In short, my gut tells me there has to be movement of some sort, and either the depth of support is getting shallower or they're asking the wrong questions or... (alien space gods are conducting thought experiments or...)
by PeraclesPlease on Mon, 04/02/2018 - 11:50am
I think it behooves to go even further back. To think about this meme:
For 2018 I am thinking GOP in swing districts are staying silent on Trump because they are crossing their fingers that they can win with votes rewarding them for tax cuts and low unemployment combined with pro-Trump votes. It's risky because the anti-Trump voters are motivated, but it's all they got and according to Carville's rules, it might be enough. I'm talking the swing surburban that the Dems are hopeful about, not the red red rural where the jobs are not coming back and are not considered swing.
For 2020,who knows? Precisely because we can't predict what his craziness will do to the economy.
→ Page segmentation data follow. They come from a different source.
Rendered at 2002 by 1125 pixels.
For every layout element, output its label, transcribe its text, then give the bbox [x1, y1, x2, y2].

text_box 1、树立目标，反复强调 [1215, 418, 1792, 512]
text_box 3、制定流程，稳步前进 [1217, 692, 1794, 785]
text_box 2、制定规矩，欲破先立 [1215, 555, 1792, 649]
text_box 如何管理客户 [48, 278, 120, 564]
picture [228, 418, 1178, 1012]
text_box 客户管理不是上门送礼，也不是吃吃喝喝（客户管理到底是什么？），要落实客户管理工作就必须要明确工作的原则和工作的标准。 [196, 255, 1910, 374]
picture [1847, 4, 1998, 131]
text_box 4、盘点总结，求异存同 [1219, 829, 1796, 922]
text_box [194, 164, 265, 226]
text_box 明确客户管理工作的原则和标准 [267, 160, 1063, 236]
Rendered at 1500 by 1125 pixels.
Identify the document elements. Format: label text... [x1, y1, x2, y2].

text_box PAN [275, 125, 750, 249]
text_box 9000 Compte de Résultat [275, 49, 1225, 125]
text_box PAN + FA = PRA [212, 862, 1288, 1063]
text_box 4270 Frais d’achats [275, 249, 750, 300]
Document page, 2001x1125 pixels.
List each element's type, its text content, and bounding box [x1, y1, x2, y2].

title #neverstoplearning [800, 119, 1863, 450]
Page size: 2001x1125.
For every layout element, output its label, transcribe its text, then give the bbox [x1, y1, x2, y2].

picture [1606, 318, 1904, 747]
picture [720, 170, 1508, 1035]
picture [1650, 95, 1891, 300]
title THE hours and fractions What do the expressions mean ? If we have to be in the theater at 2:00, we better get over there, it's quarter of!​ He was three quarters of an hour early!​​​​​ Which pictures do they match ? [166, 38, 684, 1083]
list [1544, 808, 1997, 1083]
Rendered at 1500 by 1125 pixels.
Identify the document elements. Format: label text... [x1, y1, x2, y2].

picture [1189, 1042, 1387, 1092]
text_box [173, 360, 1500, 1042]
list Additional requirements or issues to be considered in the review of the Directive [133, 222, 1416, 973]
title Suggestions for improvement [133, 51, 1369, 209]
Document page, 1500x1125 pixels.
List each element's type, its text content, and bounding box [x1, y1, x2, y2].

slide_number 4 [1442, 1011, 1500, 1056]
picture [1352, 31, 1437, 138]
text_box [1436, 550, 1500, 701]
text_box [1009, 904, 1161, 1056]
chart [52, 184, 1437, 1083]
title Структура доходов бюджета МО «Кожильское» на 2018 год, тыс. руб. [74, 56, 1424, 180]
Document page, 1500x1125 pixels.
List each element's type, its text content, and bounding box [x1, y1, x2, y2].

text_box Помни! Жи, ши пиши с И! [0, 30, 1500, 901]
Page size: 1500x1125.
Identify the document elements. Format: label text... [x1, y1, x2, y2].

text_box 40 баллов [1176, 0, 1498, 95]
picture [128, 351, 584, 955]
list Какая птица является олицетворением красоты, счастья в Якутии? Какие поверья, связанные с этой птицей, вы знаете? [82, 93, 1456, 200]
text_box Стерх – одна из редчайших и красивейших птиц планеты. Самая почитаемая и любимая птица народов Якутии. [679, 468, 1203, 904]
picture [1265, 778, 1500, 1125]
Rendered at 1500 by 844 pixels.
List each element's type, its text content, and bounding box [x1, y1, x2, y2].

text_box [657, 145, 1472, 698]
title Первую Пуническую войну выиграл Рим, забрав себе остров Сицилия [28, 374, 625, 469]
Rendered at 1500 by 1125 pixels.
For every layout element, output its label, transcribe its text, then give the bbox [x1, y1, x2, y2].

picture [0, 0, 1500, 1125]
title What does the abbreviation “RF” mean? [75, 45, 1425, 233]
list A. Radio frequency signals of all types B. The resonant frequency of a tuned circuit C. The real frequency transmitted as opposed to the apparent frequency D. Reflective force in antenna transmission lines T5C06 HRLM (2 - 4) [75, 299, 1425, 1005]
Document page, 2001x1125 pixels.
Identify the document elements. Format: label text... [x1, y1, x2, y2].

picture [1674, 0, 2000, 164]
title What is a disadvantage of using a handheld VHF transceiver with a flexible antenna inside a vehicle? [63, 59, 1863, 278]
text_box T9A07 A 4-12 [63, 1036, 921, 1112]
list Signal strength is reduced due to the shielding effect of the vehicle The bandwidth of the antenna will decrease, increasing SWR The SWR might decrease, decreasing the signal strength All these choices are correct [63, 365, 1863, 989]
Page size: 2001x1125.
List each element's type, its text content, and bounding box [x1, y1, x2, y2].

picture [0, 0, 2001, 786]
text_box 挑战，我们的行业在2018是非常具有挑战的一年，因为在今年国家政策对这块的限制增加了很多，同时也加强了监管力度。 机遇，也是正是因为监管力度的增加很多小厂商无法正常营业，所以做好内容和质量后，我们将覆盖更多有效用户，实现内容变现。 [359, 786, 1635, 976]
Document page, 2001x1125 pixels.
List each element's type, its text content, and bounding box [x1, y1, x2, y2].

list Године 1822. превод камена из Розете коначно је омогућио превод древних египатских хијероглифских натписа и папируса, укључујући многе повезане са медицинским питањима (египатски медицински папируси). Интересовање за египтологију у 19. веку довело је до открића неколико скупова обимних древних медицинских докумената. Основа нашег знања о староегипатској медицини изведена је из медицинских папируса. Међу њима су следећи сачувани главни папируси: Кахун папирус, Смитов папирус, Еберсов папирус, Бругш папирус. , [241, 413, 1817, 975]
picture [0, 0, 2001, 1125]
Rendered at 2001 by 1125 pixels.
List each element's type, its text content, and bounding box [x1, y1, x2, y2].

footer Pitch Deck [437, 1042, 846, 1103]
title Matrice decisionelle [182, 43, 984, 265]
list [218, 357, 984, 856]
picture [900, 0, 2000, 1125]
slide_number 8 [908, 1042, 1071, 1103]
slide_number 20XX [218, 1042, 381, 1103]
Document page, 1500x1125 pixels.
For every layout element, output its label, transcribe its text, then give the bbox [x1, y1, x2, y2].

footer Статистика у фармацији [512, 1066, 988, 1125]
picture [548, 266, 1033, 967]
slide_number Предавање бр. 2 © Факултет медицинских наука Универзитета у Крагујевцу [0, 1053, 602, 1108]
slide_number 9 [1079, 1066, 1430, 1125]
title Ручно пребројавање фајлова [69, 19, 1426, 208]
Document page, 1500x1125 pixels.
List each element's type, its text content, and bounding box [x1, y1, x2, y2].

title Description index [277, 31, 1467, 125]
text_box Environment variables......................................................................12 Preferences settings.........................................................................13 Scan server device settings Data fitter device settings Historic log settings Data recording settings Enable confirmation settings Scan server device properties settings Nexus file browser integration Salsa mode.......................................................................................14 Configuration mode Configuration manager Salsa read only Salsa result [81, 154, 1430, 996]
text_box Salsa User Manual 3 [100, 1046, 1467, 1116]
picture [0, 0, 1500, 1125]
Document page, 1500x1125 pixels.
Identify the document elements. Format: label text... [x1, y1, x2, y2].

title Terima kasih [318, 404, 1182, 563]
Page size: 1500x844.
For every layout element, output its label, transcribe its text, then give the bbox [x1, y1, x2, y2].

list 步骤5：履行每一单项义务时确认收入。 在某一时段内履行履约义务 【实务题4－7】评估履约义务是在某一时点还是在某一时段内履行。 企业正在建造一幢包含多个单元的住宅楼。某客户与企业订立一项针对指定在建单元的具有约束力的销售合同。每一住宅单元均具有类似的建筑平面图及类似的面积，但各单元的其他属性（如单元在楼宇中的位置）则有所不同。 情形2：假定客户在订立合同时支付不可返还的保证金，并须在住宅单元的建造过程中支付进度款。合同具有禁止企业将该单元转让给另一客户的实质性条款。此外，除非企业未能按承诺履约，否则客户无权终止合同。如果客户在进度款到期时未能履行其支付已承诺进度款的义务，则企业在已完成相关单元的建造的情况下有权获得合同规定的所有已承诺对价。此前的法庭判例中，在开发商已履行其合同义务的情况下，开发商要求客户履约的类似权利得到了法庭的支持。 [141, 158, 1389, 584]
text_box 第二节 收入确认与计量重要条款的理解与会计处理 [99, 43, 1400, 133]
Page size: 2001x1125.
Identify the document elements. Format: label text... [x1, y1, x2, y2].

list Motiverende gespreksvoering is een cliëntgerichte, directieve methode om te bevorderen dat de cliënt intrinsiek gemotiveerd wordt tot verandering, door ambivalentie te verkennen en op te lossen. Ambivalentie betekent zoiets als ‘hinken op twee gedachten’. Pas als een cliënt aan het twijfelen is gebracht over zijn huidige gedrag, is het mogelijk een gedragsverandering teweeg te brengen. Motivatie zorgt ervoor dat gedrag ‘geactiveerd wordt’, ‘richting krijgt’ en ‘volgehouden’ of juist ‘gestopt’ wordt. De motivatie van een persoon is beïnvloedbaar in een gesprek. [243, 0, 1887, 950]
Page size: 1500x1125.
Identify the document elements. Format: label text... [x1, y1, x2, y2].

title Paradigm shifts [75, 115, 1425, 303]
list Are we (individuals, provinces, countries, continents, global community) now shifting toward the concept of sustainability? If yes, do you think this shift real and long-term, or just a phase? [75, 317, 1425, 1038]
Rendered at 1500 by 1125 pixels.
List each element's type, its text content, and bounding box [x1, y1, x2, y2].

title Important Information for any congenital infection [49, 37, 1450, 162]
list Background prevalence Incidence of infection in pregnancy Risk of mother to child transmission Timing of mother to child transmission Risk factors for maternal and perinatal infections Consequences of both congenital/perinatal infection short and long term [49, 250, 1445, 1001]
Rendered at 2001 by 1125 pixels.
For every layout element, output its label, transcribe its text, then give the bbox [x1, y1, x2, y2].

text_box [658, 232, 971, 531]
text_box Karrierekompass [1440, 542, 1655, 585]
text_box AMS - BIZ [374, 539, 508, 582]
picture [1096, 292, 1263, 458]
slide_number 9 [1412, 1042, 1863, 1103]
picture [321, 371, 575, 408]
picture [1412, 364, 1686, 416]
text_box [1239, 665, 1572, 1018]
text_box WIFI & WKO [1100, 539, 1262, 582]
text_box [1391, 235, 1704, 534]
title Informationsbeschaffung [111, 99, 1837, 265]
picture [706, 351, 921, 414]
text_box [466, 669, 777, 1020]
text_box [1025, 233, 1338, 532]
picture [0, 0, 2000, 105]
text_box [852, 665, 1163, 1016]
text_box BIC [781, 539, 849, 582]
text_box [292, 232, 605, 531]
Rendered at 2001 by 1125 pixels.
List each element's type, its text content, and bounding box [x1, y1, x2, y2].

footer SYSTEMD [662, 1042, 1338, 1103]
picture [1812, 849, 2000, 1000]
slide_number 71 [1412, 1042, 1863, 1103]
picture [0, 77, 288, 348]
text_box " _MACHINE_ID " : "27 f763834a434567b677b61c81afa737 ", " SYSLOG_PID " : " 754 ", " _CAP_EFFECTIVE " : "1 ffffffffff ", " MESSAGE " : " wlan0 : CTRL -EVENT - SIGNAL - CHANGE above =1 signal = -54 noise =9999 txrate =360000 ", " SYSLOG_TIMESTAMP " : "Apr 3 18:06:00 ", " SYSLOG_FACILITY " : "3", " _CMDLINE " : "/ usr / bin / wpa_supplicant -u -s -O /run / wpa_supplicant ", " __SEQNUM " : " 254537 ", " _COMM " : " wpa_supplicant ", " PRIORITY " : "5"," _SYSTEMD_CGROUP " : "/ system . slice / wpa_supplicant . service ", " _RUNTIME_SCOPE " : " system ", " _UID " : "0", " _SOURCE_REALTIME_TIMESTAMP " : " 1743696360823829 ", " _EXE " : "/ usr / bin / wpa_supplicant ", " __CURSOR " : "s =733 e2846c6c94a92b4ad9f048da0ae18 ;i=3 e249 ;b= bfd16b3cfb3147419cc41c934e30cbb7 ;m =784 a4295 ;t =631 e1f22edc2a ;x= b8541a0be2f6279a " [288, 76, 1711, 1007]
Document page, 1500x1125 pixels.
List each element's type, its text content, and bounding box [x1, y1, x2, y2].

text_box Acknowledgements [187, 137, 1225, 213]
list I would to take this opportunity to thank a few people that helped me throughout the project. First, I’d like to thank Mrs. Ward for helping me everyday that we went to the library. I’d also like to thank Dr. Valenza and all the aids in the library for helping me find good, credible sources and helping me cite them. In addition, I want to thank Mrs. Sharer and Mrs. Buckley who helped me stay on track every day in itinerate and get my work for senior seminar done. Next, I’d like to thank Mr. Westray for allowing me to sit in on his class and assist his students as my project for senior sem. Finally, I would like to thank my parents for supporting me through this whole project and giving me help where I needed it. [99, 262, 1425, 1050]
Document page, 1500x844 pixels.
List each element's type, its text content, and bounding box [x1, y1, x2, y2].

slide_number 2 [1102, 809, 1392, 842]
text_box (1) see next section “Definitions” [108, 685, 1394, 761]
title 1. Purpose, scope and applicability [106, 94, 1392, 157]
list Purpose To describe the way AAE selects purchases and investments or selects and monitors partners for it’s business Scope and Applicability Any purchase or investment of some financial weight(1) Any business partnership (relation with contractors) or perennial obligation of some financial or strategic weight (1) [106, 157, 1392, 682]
by artappraiser on Mon, 04/02/2018 - 1:41pm
More proof Roseanne Rosannadanna rules:
‘Stormy Effect': Trump’s support falls with women, rises with men in new poll
@ TheHill.com- 04/02/18 05:01 PM EDT
by artappraiser on Mon, 04/02/2018 - 8:17pm
but I've got to admit sometimes I wonder whether we should pay more attention to what the Russian bots think are the most divisive topics in the U.S. rather than our own pollsters
Russian bots flock to Laura Ingraham feud with Parkland student: report
@ TheHill.com 04/02/18 05:08 PM EDT
Question in the past is: are they the chicken or egg? Here they are definitely the egg.
by artappraiser on Mon, 04/02/2018 - 8:39pm
They are the tuna salad with lo-fat dressing.